Here it is better to call the last aggregate function before pivoting the data, to reduce the amount of data that has to be transformed to just the data you want in the end.

from(bucket: "myBucket")
  |> range(start: v.timeRangeStart, stop: v.timeRangeStop)
  |> filter(fn: (r) => r["_measurement"] == "cpu")
  |> filter(fn: (r) => r["host"] == "myHost")
  |> filter(fn: (r) => r["cpu"] == "cpu-total")
  |> last(column: "_time")
  |> pivot(rowKey:["_time"], columnKey: ["_field"], valueColumn: "_value")

Pushdown opportunities

When your Flux query is executed, the first thing it does is read your measurement data from the storage layer of InfluxDB before performing your calculations and transformations on that data in memory. Some of those steps can be performed by the storage layer instead, meaning less data being read into memory to begin with.

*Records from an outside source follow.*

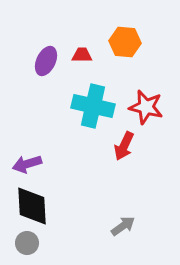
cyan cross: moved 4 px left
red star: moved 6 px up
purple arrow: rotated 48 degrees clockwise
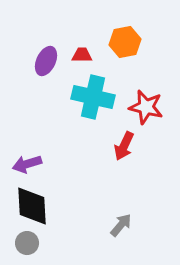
orange hexagon: rotated 16 degrees counterclockwise
cyan cross: moved 9 px up
gray arrow: moved 2 px left, 1 px up; rotated 15 degrees counterclockwise
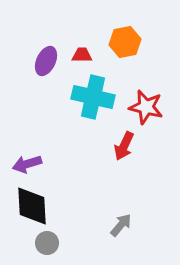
gray circle: moved 20 px right
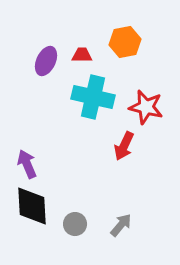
purple arrow: rotated 84 degrees clockwise
gray circle: moved 28 px right, 19 px up
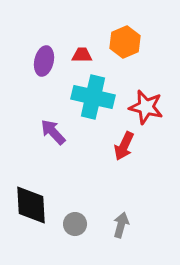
orange hexagon: rotated 12 degrees counterclockwise
purple ellipse: moved 2 px left; rotated 12 degrees counterclockwise
purple arrow: moved 26 px right, 32 px up; rotated 20 degrees counterclockwise
black diamond: moved 1 px left, 1 px up
gray arrow: rotated 25 degrees counterclockwise
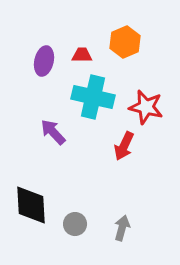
gray arrow: moved 1 px right, 3 px down
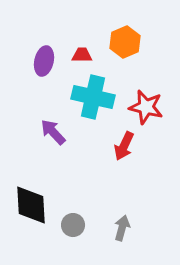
gray circle: moved 2 px left, 1 px down
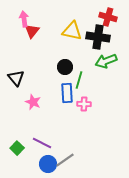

When this happens we call it “pushing down” those steps to the layer below Flux, the storage engine layer, and query patterns that can do this are called pushdown patterns. Not only do these result in less data being read into memory, they reduce the amount of work the Flux engine has to do.

The first and most basic pushdown pattern is the common from() |> range() |> filter() that most Flux queries use. If you can put your aggregate function immediately after one of these, some of them can also be pushed down to the storage layer. Let’s take a look at our last query:

from(bucket: "myBucket")
  |> range(start: v.timeRangeStart, stop: v.timeRangeStop)
  |> filter(fn: (r) => r["_measurement"] == "cpu")
  |> filter(fn: (r) => r["host"] == "myHost")
  |> filter(fn: (r) => r["cpu"] == "cpu-total")
  |> last(column: "_time")
  |> pivot(rowKey:["_time"], columnKey: ["_field"], valueColumn: "_value")

Because we put the last function immediately after a from() |> range() |> filter() pattern, it will also be pushed down to the storage layer. This means the only data that will actually be read into the Flux runtime is the last values of our cpu measurement for the selected series, and the only step executed in memory is the pivot step at the end. If we had left it calling last after the pivot, not only would all of that extra data have to be read into memory, but both the pivot and last functions would have been executed in the Flux layer.

Putting it all together

So to recap, aggregation is great and Flux is really good at it, and you can make it work better for you by doing as much filtering as possible before applying the aggregation, waiting on performing any transformations of the data until after the aggregation, and keeping an eye out for opportunities to use pushdown patterns that let the storage layer do more of the heavy lifting.